O livro divide capítulos para quatro consoles principais e suas “famílias”, o Atari 2600, Odyssey, Intellivision e Colecovision. Outro fato interessante citado na obra são os nomes que os jogos nacionalizados ganhavam. “Pitfall!” virou “Pantanal”, “Kaboom” seria “T.N.T.” e “Freeway” se tornou “BR 101”. A adaptação aos gostos nacionais ia mais longe em alguns casos. O título importado “Pick Axe Pete” do Odyssey se tornou “Didi na Mina Encantada!” no Brasil, capitalizando no sucesso do filme “Os Trapalhões na Serra Pelada”.
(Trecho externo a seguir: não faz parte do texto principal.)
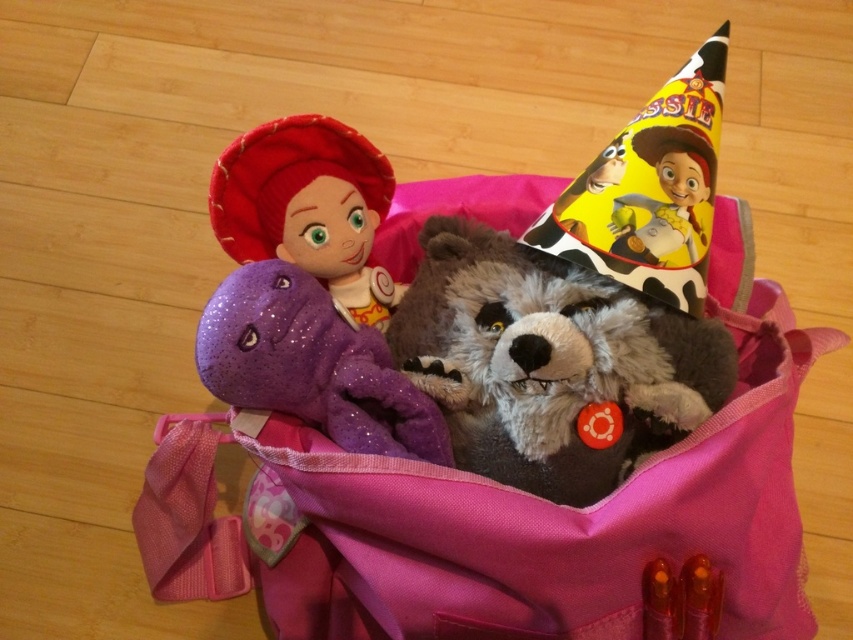
You are holding a camera and want to take a photo of the sparkly purple dinosaur at center. If the camera has a minimum focus distance of 80 centimeters, will you be able to take a clear photo?

The sparkly purple dinosaur at center and camera are 82.23 centimeters apart. Since the minimum focus distance is 80 centimeters, the camera can focus at 82.23 centimeters, so yes, you can take a clear photo.

You are organizing a Toy Story themed birthday party and need to arrange the toys in the pink tote bag. You want to place the sparkly purple dinosaur at center and the matte fabric doll at upper left in a way that follows their positions in the image. Where should you position them relative to each other?

The sparkly purple dinosaur at center should be placed below the matte fabric doll at upper left to maintain their original positions as shown in the image.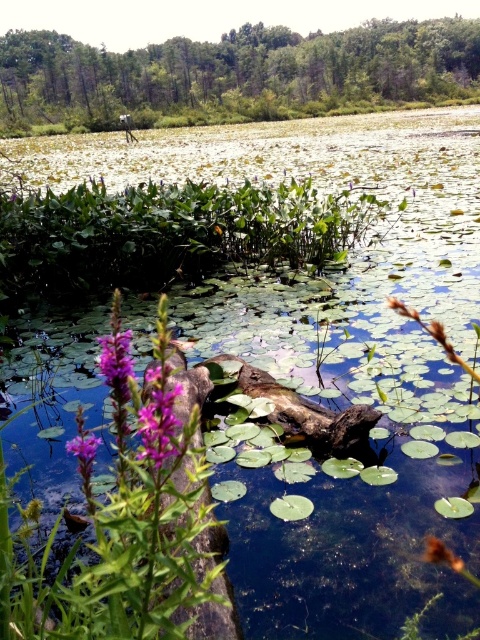
Question: Is purple matte flower at center-left smaller than purple matte flower at lower left?

Choices:
 (A) yes
 (B) no

Answer: (B)

Question: Which of the following is the farthest from the observer?

Choices:
 (A) purple matte flower at lower left
 (B) purple matte flower at center-left
 (C) green leafy tree at upper center

Answer: (C)

Question: Among these objects, which one is farthest from the camera?

Choices:
 (A) green leafy tree at upper center
 (B) purple matte flower at center-left

Answer: (A)

Question: Can you confirm if green leafy tree at upper center is thinner than purple matte flower at center-left?

Choices:
 (A) no
 (B) yes

Answer: (A)

Question: Can you confirm if purple matte flower at center-left is smaller than purple matte flower at lower left?

Choices:
 (A) no
 (B) yes

Answer: (A)

Question: Which point is farther to the camera?

Choices:
 (A) purple matte flower at center-left
 (B) purple matte flower at lower left

Answer: (B)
“1983: O Ano dos Videogames no Brasil” se apoia em informações de blogs e fóruns de games. Apesar de à primeira vista a internet não ser a fonte mais fidedigna de dados, elas se mostram uma fonte valiosa de dados mantidos por entusiastas. Mesmo assim, a obra tem o cuidado de tirar a maior parte de suas fontes de reportagens de jornais e revistas do período e traz ilustrações com ar de “direto do túnel do tempo” de consoles, cartuchos, jogos e anúncios da época.

O livro se concentra em 1983 e 1984, mas faz falta um breve posfácio sobre que fim essas empresas e parcerias levaram nos próximos anos. A obra adota um tom bem direto e informativo, se concentrando em datas e nomes. Também seria muito bem vinda alguma espécie de tabela para melhor organizar a miríade de clones e empresas mencionadas no livro.

É difícil terminar de ler “1983: O Ano dos Videogames no Brasil” e não constatar como em certos aspectos o mercado de videogames retrocedeu no país. Os tempos são outros hoje, claro, e por mais que o mercado fosse empurrado pela “esperteza” das cópias nacionais é uma pena vermos como os games perderam espaço. Basta vermos as propagandas do Atari na televisão as enormes vendas nos magazines quando hoje elas são parcas, em grande parte devido às cargas tributárias. O livro até mesmo menciona o que talvez seja a primeira representação de um nerd em uma novela brasileira, com José Wilker em 1984 interpretando um entusiasta em novidades tecnológicas que possuía um Atari 2600 e robô-mordomo chamado Alcides em “Transas e Caretas”.

“1983: O Ano dos Videogames no Brasil” vai além do saudosismo de quem viveu essa época, e retrata um momento no qual a nação parecia apaixonada pelos videogames. Dizem que o Brasil é o país sem memória, e daí que vem a importância de registros como esse que não só protegem a nossa história como mostram como os videogames fazem parte dela também.